TCP Window Size Scaling

  • On high-performance networks, 65,535 bytes between ACKs may be too low.
  • TCP Option: Window Scale Factor allows exponential increase.
  • Formula: Window Scale = 2^X * 65,535 (X = scale factor, 1-14).
  • Example:
    • SYN Packet with Window Scale = 7.
    • 2^7 = 128 → Window Size multiplied by 128.
    • Later packet: Window size = 229 → 229 * 128 = 29312.

Retransmission Timer

  • Determines how long the sender waits for an ACK before resending.

Flow Control Challenges: Congestion

  • Congestion results in delay.
  • If congestion persists:
    • The device runs out of memory and discards packets.
    • Retransmissions add more packets, worsening congestion.
  • TCP mitigates congestion collapse by monitoring the network and adjusting.

Adaptive Retransmission

  • TCP does not use a fixed timeout.
  • It estimates round-trip time (RTT) adaptively.
  • Example RTT measurements:
    • RTT1 = 45ms, RTT2 = 50ms, RTT3 = 47ms, RTT4 = 48ms
    • Average RTT = 47.5ms
  • If RTTs increase, TCP detects a slowdown.

TCP Estimated RTT

  • TCP continuously estimates RTT using an exponential weighted moving average.
  • Helps adjust the retransmission timer dynamically.

How TCP Monitors Delays

  • TCP measures RTT for each connection by recording when a message is sent and when a response arrives.
  • Subtracting the send time from the receive time gives the RTT estimate.

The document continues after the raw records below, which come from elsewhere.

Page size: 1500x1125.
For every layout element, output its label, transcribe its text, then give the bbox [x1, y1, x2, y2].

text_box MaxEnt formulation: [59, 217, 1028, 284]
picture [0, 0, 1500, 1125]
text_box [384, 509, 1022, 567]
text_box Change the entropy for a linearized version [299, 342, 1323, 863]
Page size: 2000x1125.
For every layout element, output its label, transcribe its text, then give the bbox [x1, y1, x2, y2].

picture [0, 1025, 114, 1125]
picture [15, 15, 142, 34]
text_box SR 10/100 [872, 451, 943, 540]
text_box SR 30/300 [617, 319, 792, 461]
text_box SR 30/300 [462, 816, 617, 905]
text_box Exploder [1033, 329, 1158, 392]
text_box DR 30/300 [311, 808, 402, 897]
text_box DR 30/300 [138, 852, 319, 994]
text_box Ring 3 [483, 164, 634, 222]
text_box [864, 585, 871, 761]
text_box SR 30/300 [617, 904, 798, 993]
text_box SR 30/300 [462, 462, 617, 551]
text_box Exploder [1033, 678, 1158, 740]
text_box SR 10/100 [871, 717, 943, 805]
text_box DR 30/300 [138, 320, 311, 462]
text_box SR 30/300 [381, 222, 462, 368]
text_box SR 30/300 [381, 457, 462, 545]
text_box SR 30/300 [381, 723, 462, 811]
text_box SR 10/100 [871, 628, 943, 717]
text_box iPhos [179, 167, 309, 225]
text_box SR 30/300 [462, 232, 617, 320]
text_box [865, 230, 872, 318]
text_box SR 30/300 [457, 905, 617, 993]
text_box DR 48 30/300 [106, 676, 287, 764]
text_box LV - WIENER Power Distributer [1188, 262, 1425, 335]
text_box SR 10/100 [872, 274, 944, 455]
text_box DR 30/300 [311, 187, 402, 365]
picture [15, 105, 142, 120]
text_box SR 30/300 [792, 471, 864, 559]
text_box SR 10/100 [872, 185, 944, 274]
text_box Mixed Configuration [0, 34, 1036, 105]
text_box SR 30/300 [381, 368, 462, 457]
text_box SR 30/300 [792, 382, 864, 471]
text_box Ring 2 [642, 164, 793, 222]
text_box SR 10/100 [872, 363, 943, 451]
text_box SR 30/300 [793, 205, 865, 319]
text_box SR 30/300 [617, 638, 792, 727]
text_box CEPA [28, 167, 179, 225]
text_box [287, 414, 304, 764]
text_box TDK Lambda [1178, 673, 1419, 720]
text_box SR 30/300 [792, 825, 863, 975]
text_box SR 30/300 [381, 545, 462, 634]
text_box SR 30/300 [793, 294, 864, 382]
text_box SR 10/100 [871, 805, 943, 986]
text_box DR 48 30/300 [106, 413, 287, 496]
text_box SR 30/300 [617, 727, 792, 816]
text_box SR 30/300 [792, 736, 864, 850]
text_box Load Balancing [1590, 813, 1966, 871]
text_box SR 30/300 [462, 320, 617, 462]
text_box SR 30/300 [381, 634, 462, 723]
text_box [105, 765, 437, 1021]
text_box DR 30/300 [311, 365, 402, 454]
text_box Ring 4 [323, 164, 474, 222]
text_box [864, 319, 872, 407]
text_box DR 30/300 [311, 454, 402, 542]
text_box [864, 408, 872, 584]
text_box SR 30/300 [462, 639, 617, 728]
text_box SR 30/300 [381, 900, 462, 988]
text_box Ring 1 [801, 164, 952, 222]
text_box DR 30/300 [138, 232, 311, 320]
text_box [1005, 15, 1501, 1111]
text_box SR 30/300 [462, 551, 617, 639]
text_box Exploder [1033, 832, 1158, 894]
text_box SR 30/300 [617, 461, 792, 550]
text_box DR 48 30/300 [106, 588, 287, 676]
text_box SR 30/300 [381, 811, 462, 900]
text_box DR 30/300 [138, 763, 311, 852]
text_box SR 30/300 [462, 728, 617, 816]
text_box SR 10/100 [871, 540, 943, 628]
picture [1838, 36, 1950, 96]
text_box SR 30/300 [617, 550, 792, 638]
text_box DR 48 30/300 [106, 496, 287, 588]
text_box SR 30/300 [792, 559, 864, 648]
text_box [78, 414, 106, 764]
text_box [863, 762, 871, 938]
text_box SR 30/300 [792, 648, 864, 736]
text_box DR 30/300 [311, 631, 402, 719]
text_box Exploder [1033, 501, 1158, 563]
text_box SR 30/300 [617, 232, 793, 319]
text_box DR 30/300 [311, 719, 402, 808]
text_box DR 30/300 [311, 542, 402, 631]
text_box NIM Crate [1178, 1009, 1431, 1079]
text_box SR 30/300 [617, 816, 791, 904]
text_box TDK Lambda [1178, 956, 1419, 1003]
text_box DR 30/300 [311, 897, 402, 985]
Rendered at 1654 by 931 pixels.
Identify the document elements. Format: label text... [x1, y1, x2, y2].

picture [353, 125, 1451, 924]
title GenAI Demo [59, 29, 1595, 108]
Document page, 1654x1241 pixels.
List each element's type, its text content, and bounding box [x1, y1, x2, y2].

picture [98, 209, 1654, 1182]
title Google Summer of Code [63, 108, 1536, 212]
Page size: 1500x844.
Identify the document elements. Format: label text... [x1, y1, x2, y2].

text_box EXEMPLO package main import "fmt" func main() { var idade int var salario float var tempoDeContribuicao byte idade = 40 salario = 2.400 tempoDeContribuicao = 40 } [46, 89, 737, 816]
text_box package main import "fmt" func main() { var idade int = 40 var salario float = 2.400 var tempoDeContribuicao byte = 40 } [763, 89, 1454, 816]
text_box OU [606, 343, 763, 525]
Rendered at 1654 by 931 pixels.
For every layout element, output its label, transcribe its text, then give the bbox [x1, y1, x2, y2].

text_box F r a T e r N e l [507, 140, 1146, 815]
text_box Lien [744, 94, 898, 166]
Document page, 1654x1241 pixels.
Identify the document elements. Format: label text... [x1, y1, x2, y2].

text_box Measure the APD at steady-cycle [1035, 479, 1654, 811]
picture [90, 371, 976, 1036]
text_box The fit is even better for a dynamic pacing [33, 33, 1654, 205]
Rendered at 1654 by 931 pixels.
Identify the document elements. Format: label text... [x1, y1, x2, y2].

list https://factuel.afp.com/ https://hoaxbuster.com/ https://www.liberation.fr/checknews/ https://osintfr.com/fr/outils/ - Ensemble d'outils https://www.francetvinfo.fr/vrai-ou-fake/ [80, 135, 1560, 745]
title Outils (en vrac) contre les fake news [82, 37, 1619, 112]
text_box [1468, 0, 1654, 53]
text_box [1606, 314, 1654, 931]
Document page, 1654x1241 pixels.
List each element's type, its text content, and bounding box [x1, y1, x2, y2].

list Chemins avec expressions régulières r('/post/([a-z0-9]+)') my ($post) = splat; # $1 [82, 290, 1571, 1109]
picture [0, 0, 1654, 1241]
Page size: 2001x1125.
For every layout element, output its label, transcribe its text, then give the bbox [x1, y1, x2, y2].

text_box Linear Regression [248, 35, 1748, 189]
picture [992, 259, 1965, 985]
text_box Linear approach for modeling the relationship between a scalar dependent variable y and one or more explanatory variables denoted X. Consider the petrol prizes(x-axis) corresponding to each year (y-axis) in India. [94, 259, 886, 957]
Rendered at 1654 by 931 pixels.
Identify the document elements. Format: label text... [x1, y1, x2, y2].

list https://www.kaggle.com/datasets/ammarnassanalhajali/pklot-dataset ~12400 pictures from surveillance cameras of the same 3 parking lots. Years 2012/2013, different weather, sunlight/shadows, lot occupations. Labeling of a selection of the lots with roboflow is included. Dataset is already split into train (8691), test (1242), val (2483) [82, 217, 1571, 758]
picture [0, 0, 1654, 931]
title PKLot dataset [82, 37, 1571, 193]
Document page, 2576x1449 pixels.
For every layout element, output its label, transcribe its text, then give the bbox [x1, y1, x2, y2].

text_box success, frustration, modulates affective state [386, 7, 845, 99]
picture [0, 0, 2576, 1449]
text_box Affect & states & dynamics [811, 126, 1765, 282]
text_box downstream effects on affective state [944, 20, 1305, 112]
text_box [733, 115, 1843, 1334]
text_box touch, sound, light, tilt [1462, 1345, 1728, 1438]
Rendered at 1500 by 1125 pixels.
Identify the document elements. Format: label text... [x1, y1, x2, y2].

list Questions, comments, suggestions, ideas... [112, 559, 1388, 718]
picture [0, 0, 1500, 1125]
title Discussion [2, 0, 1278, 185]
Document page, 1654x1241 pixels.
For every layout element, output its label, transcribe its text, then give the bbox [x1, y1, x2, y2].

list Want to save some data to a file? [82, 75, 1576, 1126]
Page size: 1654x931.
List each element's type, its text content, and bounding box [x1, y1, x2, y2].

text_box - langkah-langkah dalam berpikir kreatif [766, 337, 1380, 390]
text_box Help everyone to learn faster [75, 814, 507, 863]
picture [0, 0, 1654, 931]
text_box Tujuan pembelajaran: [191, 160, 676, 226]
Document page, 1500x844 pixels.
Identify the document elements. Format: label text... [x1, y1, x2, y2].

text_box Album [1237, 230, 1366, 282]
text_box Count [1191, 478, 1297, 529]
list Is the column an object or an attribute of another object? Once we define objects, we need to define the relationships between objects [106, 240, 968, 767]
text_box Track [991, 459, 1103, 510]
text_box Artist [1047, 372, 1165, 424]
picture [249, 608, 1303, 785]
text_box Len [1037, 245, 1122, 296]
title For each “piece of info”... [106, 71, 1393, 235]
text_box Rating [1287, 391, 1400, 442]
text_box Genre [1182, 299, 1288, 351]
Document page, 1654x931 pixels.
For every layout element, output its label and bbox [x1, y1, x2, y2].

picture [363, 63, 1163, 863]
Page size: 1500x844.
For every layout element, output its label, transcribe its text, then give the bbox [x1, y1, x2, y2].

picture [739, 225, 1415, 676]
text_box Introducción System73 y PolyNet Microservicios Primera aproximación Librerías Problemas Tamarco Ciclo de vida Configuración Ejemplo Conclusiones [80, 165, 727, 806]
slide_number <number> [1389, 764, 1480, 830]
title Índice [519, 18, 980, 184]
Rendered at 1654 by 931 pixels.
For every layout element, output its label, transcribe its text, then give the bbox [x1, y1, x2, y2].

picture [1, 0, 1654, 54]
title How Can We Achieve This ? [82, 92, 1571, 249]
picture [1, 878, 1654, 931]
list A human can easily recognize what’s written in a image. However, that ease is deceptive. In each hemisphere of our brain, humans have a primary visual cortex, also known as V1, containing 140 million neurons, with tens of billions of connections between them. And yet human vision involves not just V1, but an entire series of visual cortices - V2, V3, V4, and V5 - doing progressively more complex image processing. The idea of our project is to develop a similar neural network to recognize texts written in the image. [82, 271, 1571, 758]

TCP Adaptive Retransmission in Action

  • Constant Delay:
    • TCP sets retransmission timeout slightly longer than the mean RTT.
  • Varying Delay:
    • TCP increases timeout beyond the mean to accommodate spikes.

Takeaways

  • TCP is designed for reliable, connection-oriented communication.
  • Uses unique sequence numbers and acknowledgments.
  • Sliding Windows regulate data flow.
  • Retransmission Timers help detect lost packets and adjust to network conditions.